Governor Palin’s attorney Thomas Van Flein posted a Note on Gov. Palin’s Facebook page June 24, 2010 discussing the baseless civil suits that had been filed against her dismissed. He focused on a particular case, which indirectly involved her husband Todd and how sexism was the case’s underpinning.
As most people know, Sarah Palin is relentlessly attacked by those who elevate the state over the individual and by those who lack faith in any higher power except the regulatory power of Washington, D.C. Many of these people use – and abuse – the law, and in the case of Sarah Palin, they have abused our state ethics laws by repeatedly, remorselessly, and routinely filing false and malicious claims against her. So too, they have resorted to our courts, where several civil suits were filed against Sarah Palin. To date, these civil suits have been rejected by the courts as baseless. But we know the toll this caused the Palins. Almost a year ago, Governor Palin pointed out the many groundless complaints, records requests and suits filed against her, and explained that:
“…it hasn’t been cheap – the State has wasted thousands of hours of your time and shelled out some two million of your dollars to respond to ‘opposition research’ – that’s money not going to fund teachers or troopers – or safer roads. And this political absurdity, the ‘politics of personal destruction’… Todd and I are looking at more than half a million dollars in legal bills in order to set the record straight. And what about the people who offer up these silly accusations? It doesn’t cost them a dime so they’re not going to stop draining public resources – spending other peoples’ money in their game…. Some Alaskans don’t mind wasting public dollars and state time. I do. I cannot stand here as your Governor and allow millions upon millions of our dollars go to waste just so I can hold the title of Governor.”

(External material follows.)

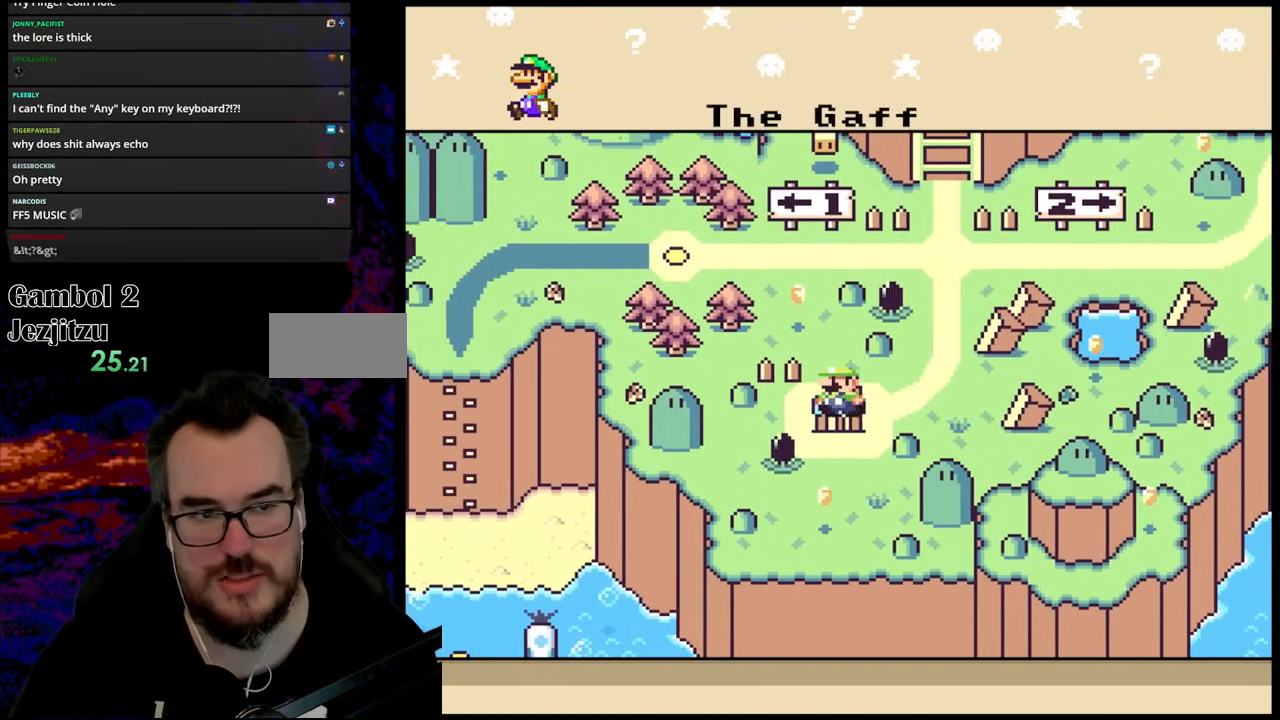
{"buttons": ["B"], "events": [[217, "B", "down"], [333, "B", "up"], [433, "B", "down"]]}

The past year has confirmed that Governor Palin was right. The number of false claims, records requests, mendacious accusations and ridiculous posturing by the left and street corner ethicists dropped dramatically – at least as applied to the mechanics of state government.
But it did not all go away when she stepped aside – some claims and suits are pending and are getting resolved in time. A judge in Anchorage recently issued a ruling throwing out a baseless claim against Governor Palin – and indirectly involving Todd Palin. In this civil claim, Todd Palin was being attacked because he was a close and trusted advisor to his wife, the Governor. That he was should surprise no one. The claimant asserted that because Todd Palin was not being paid by the State of Alaska, any emails copied to him could not be protected by the standard law of deliberative process privilege – a privilege that essentially protects the decision making process in government in order to allow the decision makers the freedom to honestly discuss policy and process and promote the open exchange of ideas. The claimant demanded the right to see emails that were sent to Todd Palin.
In a well reasoned opinion, the judge explored state law, federal law (including an historical discussion on First Lady Sarah Polk, wife of President James K. Polk), and invoked a too rarely used legal principle – common sense – to throw out this lawsuit. In so doing, the court concluded that Todd Palin, as the First Gentleman, though unpaid, was in essence a privileged consultant to the Office of the Governor, and the court compared Todd Palin’s privileged consultations to First Lady Hillary Clinton, in which a federal court determined that the chief executive’s spouse “acts as the functional equivalent of an assistant to the President.” And, with state government employees assisting the first spouse, Todd Palin had a clear and obvious privileged consultative function and is analogous to a de facto state officer.
The court ultimately concluded that “common sense and Federal law” compel the conclusion that “Todd Palin could properly… act as an advisor to the Governor” and therefore he was appropriately involved in policy discussions, emails, and deliberative discussions, all of which are protected from disclosure.
It is refreshing to see a court resort to common sense and historical precedent. Further, as more and more women get elected to high office (What are they called now? – “Mama Grizzlies”?), it is notable that challenges such as this, which were based on sexist notions and demeaning attitudes towards women, are being rejected. This suit challenged Todd Palin’s role as a first spouse and was implicitly premised on the idea that a male spouse must somehow exert too much influence over a female chief executive. Hence the demand to “see those emails” from Todd Palin; but contrast this with decades of silence relative to communications to prior executive spouses – female spouses. That dismissive and contemptuous posture towards the new brand of feminist leaders was appropriately condemned by the court as lacking a basis in reality.
There are, of course, some remaining issues to address. The attacks against Sarah Palin will continue. They are distractions meant to keep her off message. There will be times when Sarah Palin will have to take one for the team in order to continue on with her message to the country and simply resolve matters without having to incur crushing personal debt. That is the cost, unfortunately, of public life today. When that happens, read the details closely – like the details in this court opinion. Every time you do you will see that Sarah Palin has always acted with honest intent. You will see that again soon. Today’s ruling is a positive step not just for Sarah and Todd Palin, but for all female chief executives currently in office – and waiting to take office in November.